| Exercise instructions |
Please turn the stretch from the line containing "left ankle: (41, 286, -10)" through the end of the material into a numbered list, omitting blank lines and leaving the pictures out.
= = =
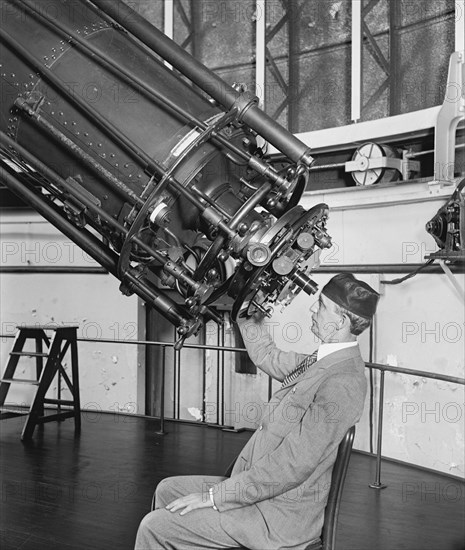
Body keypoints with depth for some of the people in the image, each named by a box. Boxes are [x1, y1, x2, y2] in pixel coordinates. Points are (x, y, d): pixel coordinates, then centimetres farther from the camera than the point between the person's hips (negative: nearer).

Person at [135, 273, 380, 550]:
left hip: (279, 516, -9)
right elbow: (268, 357, 24)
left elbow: (291, 467, -27)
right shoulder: (326, 359, 4)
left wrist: (214, 496, -21)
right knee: (167, 490, 16)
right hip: (259, 486, 9)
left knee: (154, 527, -8)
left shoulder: (342, 383, -26)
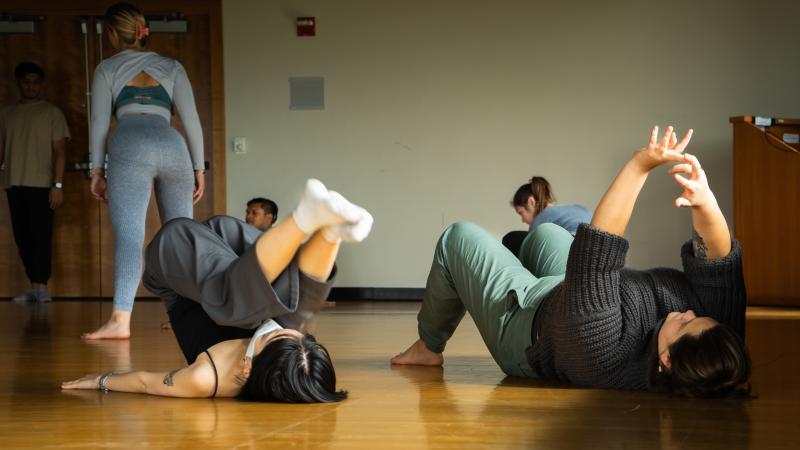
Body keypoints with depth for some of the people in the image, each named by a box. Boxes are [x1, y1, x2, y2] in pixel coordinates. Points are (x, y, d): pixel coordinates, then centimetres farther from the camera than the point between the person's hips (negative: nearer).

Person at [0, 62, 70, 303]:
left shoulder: (52, 112, 5)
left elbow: (59, 151, 0)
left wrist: (58, 185, -9)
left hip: (42, 184, -4)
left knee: (41, 236, -9)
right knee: (22, 238, 2)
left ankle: (41, 286, -10)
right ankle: (33, 287, 6)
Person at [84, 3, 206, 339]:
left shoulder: (107, 69, 20)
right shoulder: (171, 67, 25)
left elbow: (99, 122, 12)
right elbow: (191, 119, 16)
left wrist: (97, 170, 14)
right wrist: (198, 167, 17)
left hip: (130, 145, -3)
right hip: (173, 146, 3)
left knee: (128, 235, -14)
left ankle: (120, 320, -26)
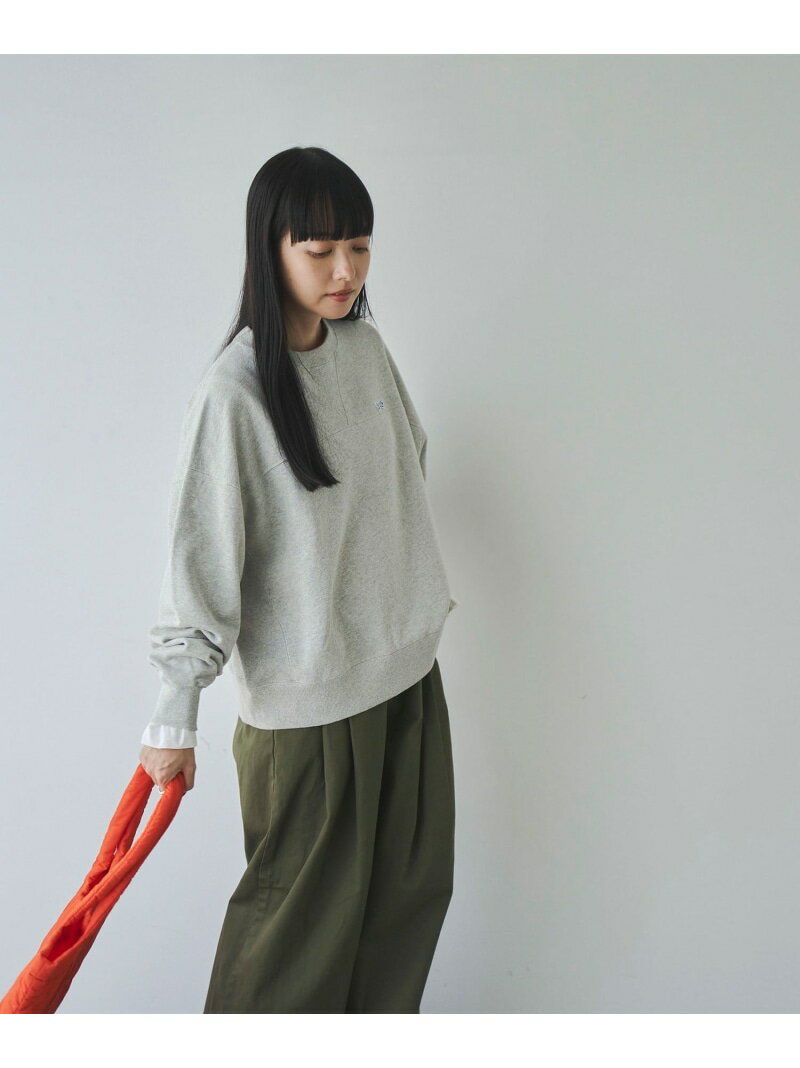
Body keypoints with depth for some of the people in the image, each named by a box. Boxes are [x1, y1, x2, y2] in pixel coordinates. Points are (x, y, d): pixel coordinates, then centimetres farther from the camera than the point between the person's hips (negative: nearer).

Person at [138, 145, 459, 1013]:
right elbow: (200, 558, -17)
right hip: (304, 691, -7)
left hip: (407, 659, 7)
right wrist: (174, 721, -14)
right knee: (307, 906, 7)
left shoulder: (364, 345, 1)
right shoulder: (233, 392, -20)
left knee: (413, 884, 18)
= = =
| Written solution |
1. left ankle: (41, 286, -10)
2. right ankle: (33, 287, 6)
3. Person at [84, 3, 206, 339]:
4. left shoulder: (107, 69, 20)
5. right shoulder: (171, 67, 25)
6. left elbow: (99, 122, 12)
7. right elbow: (191, 119, 16)
8. left wrist: (97, 170, 14)
9. right wrist: (198, 167, 17)
10. left hip: (130, 145, -3)
11. right hip: (173, 146, 3)
12. left knee: (128, 235, -14)
13. left ankle: (120, 320, -26)
14. Body keypoints with depth for some of the people in the image, each named by a box. Boxes are [x1, y1, x2, y2] in pixel coordinates. Points are (x, y, d): pixel coordinates, then centimetres farther from the camera than the point between the person's hips (negative: nearer).
15. Person at [138, 145, 459, 1013]:
16. right elbow: (200, 558, -17)
17. right hip: (304, 691, -7)
18. left hip: (407, 659, 7)
19. right wrist: (174, 721, -14)
20. right knee: (307, 906, 7)
21. left shoulder: (364, 345, 1)
22. right shoulder: (233, 392, -20)
23. left knee: (413, 884, 18)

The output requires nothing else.